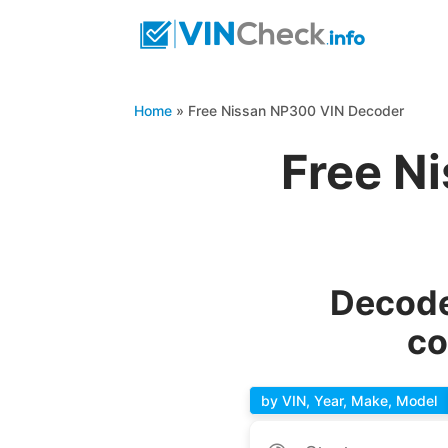
Home
»
Free Nissan NP300 VIN Decoder
Free N
Decode
co
by VIN, Year, Make, Model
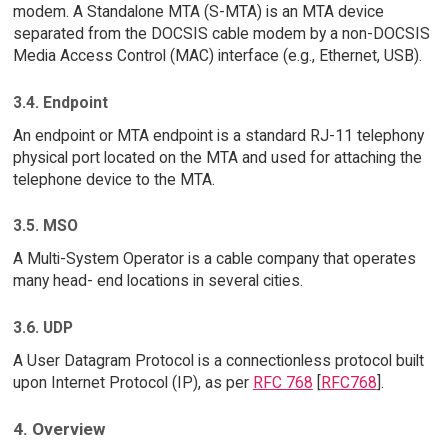
modem. A Standalone MTA (S-MTA) is an MTA device
separated from the DOCSIS cable modem by a non-DOCSIS
Media Access Control (MAC) interface (e.g., Ethernet, USB).
3.4. Endpoint
An endpoint or MTA endpoint is a standard RJ-11 telephony
physical port located on the MTA and used for attaching the
telephone device to the MTA.
3.5. MSO
A Multi-System Operator is a cable company that operates
many head- end locations in several cities.
3.6. UDP
A User Datagram Protocol is a connectionless protocol built
upon Internet Protocol (IP), as per
RFC 768
[
RFC768
].
4. Overview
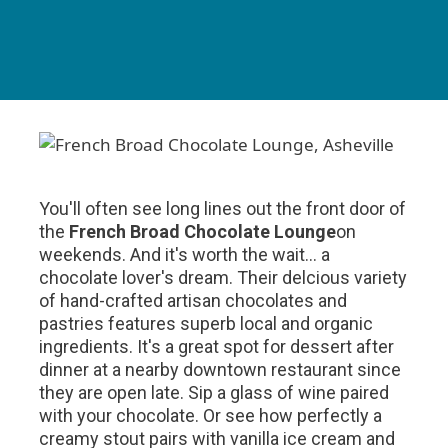
You'll often see long lines out the front door of
the
French Broad Chocolate Lounge
on
weekends. And it's worth the wait... a
chocolate lover's dream. Their delcious variety
of hand-crafted artisan chocolates and
pastries features superb local and organic
ingredients. It's a great spot for dessert after
dinner at a nearby downtown restaurant since
they are open late. Sip a glass of wine paired
with your chocolate. Or see how perfectly a
creamy stout pairs with vanilla ice cream and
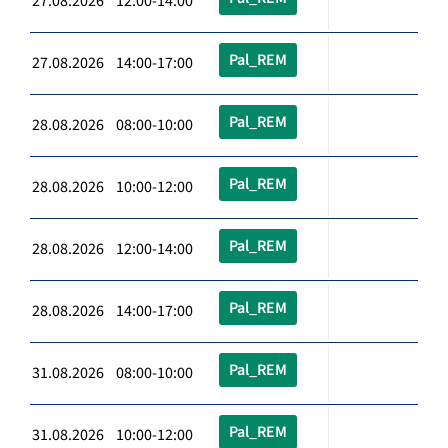
27.08.2026 12:00-14:00
Pal_REM
27.08.2026 14:00-17:00
Pal_REM
28.08.2026 08:00-10:00
Pal_REM
28.08.2026 10:00-12:00
Pal_REM
28.08.2026 12:00-14:00
Pal_REM
28.08.2026 14:00-17:00
Pal_REM
31.08.2026 08:00-10:00
Pal_REM
31.08.2026 10:00-12:00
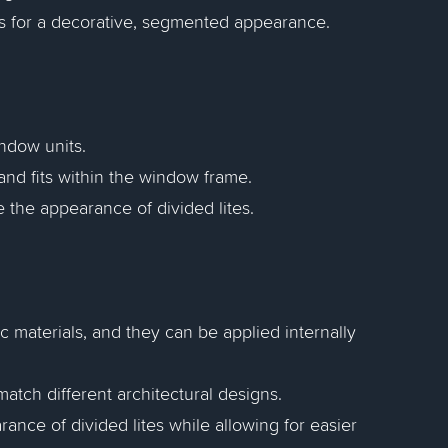
s for a decorative, segmented appearance.
indow units.
nd fits within the window frame.
 the appearance of divided lites.
 materials, and they can be applied internally
match different architectural designs.
nce of divided lites while allowing for easier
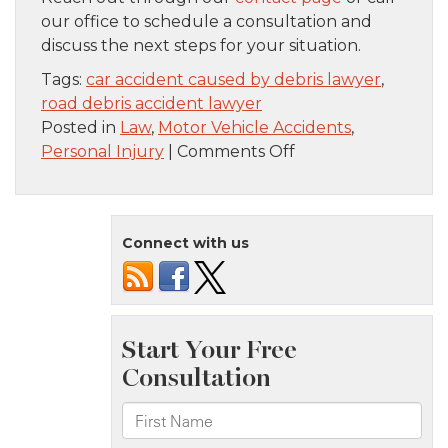
our office to schedule a consultation and
discuss the next steps for your situation.
Tags:
car accident caused by debris lawyer
,
road debris accident lawyer
Posted in
Law
,
Motor Vehicle Accidents
,
on
Personal Injury
|
Comments Off
What
To
Do
Connect with us
After
Hitting
Debris
on
the
Road
in
Nassau
County,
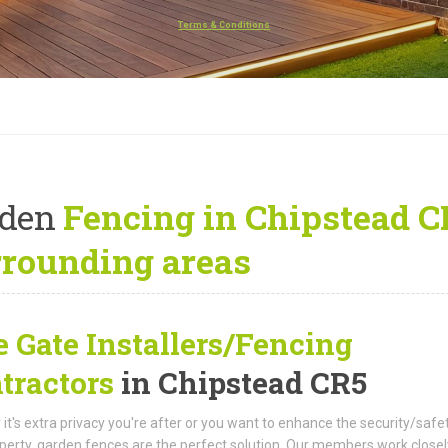
Terms & Conditions
rden
Fencing in Chipstead C
rrounding areas
e Gate Installers/Fencing
tractors
in Chipstead CR5
it's extra privacy you're after or you want to enhance the security/safe
perty, garden fences are the perfect solution. Our members work closel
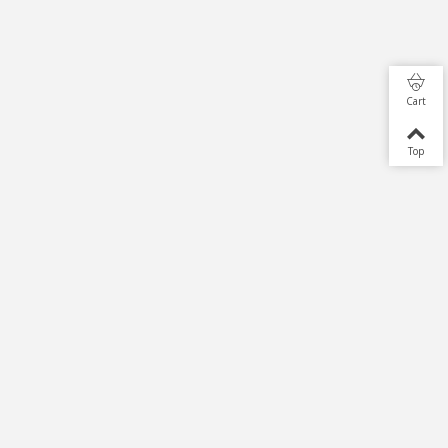
Cart
Top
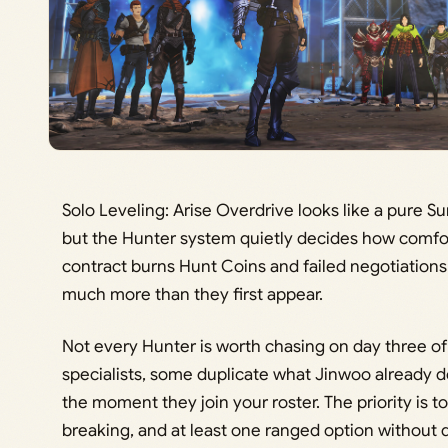
Solo Leveling: Arise Overdrive looks like a pure 
but the Hunter system quietly decides how comfor
contract burns Hunt Coins and failed negotiations
much more than they first appear.
Not every Hunter is worth chasing on day three of
specialists, some duplicate what Jinwoo already d
the moment they join your roster. The priority is t
breaking, and at least one ranged option without d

» **DIRECTIVE**:
Where a line of the data above includes "Protocol", copy that line.

» **RESPONSE TO THE EXERCISE**:
A User Datagram Protocol is a connectionless protocol built
upon Internet Protocol (IP), as per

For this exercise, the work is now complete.